● What the task asks:
Reproduce the lines in the records below verbatim, from the line containing "nstruction is corrosion-resistant, ensuring" through the line containing "d warm water.", including both of those lines.

● Records provided:
+ + +
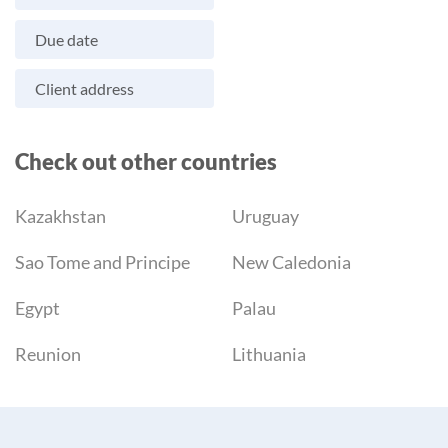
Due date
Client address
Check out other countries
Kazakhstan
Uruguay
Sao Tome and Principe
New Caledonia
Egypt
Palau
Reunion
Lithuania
+ + +
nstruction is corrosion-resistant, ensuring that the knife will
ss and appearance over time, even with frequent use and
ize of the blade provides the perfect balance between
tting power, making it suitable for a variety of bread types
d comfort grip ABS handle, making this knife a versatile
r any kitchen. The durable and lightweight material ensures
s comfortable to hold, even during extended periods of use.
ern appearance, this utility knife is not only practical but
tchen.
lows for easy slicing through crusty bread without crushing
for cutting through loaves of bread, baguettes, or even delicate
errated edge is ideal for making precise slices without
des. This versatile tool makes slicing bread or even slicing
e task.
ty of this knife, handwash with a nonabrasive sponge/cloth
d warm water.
+ + +
● Exercise result:
nstruction is corrosion-resistant, ensuring that the knife will
ss and appearance over time, even with frequent use and
ize of the blade provides the perfect balance between
tting power, making it suitable for a variety of bread types
d comfort grip ABS handle, making this knife a versatile
r any kitchen. The durable and lightweight material ensures
s comfortable to hold, even during extended periods of use.
ern appearance, this utility knife is not only practical but
tchen.
lows for easy slicing through crusty bread without crushing
for cutting through loaves of bread, baguettes, or even delicate
errated edge is ideal for making precise slices without
des. This versatile tool makes slicing bread or even slicing
e task.
ty of this knife, handwash with a nonabrasive sponge/cloth
d warm water.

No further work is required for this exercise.